The problem. Please set down the lines of the listing exactly, from its first line to the line with "right hip: (101, 396)", leaving the pictures out.

Data in this exercise.
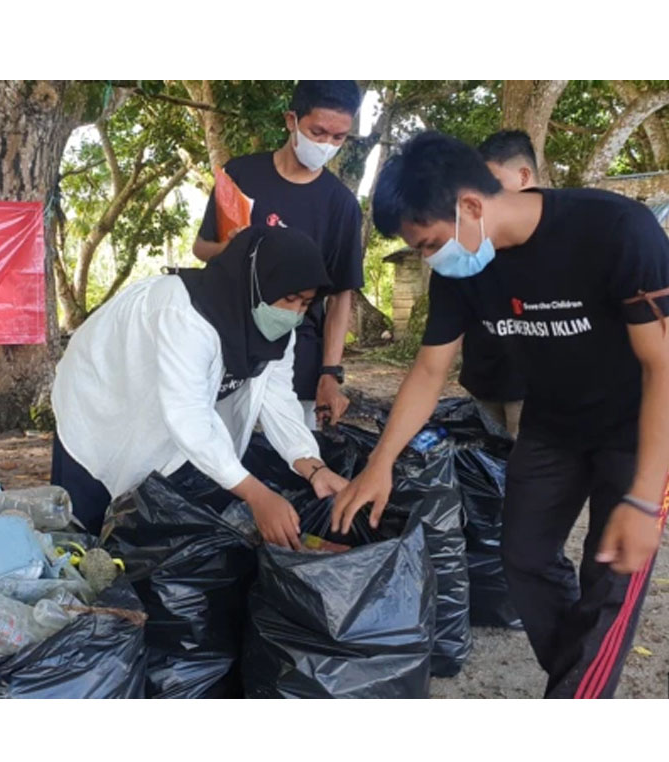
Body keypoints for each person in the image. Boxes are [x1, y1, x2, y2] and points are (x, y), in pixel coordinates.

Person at [333, 131, 669, 698]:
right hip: (552, 424)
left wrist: (644, 495)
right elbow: (428, 371)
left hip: (636, 428)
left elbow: (663, 365)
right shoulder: (464, 272)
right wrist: (380, 462)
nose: (428, 257)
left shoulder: (614, 230)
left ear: (469, 206)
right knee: (522, 559)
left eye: (428, 244)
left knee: (610, 579)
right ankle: (578, 677)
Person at [51, 226, 349, 548]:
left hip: (162, 407)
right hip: (101, 396)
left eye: (305, 304)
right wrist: (257, 495)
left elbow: (278, 400)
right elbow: (188, 415)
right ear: (256, 280)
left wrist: (313, 467)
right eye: (289, 298)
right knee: (87, 518)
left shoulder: (275, 329)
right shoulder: (182, 313)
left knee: (151, 507)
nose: (294, 314)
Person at [192, 81, 364, 431]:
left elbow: (341, 295)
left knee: (294, 456)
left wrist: (330, 373)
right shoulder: (241, 175)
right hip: (227, 348)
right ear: (291, 120)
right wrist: (232, 248)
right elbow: (201, 249)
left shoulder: (340, 206)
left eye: (339, 137)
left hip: (298, 355)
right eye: (318, 131)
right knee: (221, 455)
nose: (326, 145)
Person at [456, 130, 540, 437]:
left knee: (529, 472)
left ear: (523, 175)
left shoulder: (565, 238)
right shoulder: (474, 237)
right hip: (484, 380)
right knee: (492, 467)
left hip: (535, 389)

Written response.
Body keypoints for each person in the image. Boxes are [x1, y1, x2, y2] and points are (x, y), in pixel coordinates.

Person at [333, 131, 669, 698]:
right hip: (552, 424)
left wrist: (644, 495)
right elbow: (428, 371)
left hip: (636, 428)
left elbow: (663, 365)
right shoulder: (464, 272)
right wrist: (380, 462)
nose: (428, 257)
left shoulder: (614, 230)
left ear: (469, 206)
right knee: (522, 559)
left eye: (428, 244)
left knee: (610, 579)
right ankle: (578, 677)
Person at [51, 226, 349, 548]:
left hip: (162, 407)
right hip: (101, 396)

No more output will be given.